A dark comedy set in Mississippi, Crimes of the Heart follows the conflicts, desires and foibles of three sisters. Lenny is the elder, stuck at home caring for her granddaddy, whilst middle-child Meg is out in California, aiming for stardom, and Babe, the youngest, is shacked up with husband Zachary.
Babe has just shot Zachary, (she didn’t like his looks!) and the play follows the sisters attempting to deal with this fact, though it is often farcically overshadowed by their own problems. The sisters have had a difficult life – Daddy left home and their Mom hanged herself – and we get blackly comic glimpses back into their old lives. The three actors (Molly Stacey as Lenny, Isla Iago as Meg, and Jasmin Rees as Babe) were at their best when together onstage, lost in nostalgia with a vibrant, sparkling chemistry.
Stacey’s performance as Lenny brilliantly brought out the vulnerable anger of a downtrodden woman constantly oscillating between adult responsibility and childishness. Isla Iago as Meg was dramatic and confident – and yet, as with all the characters, unguarded moments reveal elements of the past of which she is not proud. But these moments always conveyed something about the present, and were played with poignancy or humour as necessary.
Barnette the lawyer (Josh McClure) got some of the biggest laughs of the show when playing against Rees as Babe. Their prospective romance was played with great comic timing, though corpsing did appear to be a problem during some of the routines. Rees gave a standout performance as a troubled, naïve, child-like woman who was nonetheless carnal and violent. Amazingly, all these elements were brought out in turn, often within one dialogue.

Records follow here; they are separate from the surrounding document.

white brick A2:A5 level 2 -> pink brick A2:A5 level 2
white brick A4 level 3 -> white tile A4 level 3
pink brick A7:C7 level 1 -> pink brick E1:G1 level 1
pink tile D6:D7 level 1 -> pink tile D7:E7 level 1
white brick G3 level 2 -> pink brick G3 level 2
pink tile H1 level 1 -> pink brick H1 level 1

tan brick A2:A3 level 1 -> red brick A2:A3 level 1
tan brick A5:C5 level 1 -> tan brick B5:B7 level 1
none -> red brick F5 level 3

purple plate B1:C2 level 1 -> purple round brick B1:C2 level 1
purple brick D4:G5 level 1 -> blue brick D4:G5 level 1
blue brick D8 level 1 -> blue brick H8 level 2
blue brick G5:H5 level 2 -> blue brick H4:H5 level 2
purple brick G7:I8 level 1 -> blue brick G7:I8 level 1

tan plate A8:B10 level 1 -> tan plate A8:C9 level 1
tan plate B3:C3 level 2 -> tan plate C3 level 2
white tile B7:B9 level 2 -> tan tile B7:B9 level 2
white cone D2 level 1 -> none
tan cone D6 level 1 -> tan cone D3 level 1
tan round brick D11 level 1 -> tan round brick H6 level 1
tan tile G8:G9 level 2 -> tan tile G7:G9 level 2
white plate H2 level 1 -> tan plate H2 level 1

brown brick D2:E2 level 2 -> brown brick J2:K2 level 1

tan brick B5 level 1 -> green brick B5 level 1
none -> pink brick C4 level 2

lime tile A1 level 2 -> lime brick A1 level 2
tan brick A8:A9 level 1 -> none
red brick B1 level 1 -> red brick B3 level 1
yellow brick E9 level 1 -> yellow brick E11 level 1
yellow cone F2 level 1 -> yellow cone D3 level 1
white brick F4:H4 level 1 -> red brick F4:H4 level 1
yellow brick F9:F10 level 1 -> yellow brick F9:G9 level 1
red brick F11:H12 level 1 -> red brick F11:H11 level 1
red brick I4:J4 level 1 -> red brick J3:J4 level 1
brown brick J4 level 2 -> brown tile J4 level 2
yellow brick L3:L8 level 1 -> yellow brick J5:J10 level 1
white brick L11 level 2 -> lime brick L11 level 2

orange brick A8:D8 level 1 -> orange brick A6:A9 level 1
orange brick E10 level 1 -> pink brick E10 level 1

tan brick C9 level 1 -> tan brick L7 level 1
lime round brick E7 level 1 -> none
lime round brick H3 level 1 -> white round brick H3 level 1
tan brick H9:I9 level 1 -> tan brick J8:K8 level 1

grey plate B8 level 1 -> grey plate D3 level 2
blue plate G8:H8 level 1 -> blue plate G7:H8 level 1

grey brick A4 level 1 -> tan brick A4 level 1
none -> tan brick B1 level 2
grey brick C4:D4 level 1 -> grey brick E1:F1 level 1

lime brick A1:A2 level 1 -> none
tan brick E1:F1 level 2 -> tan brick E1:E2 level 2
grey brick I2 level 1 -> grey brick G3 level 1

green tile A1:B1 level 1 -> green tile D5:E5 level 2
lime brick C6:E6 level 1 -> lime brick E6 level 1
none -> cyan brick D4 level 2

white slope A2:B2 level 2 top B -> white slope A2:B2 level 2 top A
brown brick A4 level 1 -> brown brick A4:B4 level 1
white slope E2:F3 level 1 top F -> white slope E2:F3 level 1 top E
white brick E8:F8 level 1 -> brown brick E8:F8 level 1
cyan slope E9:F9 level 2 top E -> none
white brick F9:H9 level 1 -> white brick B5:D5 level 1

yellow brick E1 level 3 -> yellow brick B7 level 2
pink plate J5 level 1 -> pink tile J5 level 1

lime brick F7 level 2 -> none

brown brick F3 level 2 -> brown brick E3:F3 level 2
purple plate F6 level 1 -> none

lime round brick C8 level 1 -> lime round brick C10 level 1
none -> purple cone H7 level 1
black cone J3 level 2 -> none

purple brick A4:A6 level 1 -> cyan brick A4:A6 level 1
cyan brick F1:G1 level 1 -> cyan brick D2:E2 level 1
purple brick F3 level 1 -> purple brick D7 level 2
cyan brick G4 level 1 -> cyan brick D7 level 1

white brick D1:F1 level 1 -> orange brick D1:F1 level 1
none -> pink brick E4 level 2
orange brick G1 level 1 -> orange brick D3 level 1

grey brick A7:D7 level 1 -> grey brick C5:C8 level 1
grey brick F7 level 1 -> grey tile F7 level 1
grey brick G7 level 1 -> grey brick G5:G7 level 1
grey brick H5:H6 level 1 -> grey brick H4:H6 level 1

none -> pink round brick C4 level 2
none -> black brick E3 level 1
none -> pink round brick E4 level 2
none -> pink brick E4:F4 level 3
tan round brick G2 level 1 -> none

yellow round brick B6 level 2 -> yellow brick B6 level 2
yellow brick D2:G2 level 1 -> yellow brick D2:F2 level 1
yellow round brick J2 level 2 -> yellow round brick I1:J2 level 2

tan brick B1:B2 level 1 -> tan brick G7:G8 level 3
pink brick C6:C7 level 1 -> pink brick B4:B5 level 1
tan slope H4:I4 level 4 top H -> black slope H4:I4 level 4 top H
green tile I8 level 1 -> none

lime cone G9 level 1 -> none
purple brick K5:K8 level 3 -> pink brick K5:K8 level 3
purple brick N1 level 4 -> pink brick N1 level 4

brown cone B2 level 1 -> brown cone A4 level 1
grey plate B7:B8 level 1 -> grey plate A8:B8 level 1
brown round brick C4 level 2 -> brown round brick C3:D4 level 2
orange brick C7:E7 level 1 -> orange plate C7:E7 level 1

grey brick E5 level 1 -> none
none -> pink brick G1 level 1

The versatility of the actors was most impressive. The mood of the performance turned on a sixpence, and the great cast drew sparkling humour out of desperate situations, brilliantly aware of comic timing and bathos. Chick (Ellie Cole) is a great villain, and Peter Chappell as Doc Porter, a small part with no real laughs, created a sombre and poignant character in contrast with his old flame Meg and her sisters.
Also admirable were the finer details. Rehearsal of the more slapstick elements, such as spilling the coke or dropping the phone, were pleasingly well accomplished, and the music carried us wholly to the southern states in the mid-twentieth century. The lighting was oppressively domestic and bleak when it needed to be, forcing characters into dark extremities at times of strife, although the red flashing lights overdid a scene which did not need such additions when the actor’s performance was so consummate.
Not that the lights spoiled it – this performance is highly recommended. It was a perfectly pitched production which everyone bought into, lifted by three brilliant central performances, and great supporting roles too. Any fool who believes that idiotic idea that women aren’t funny needs to see this, and spend an evening laughing at these fabulously dark comic performances who enjoy arguing, sex, mocking each other – and cake.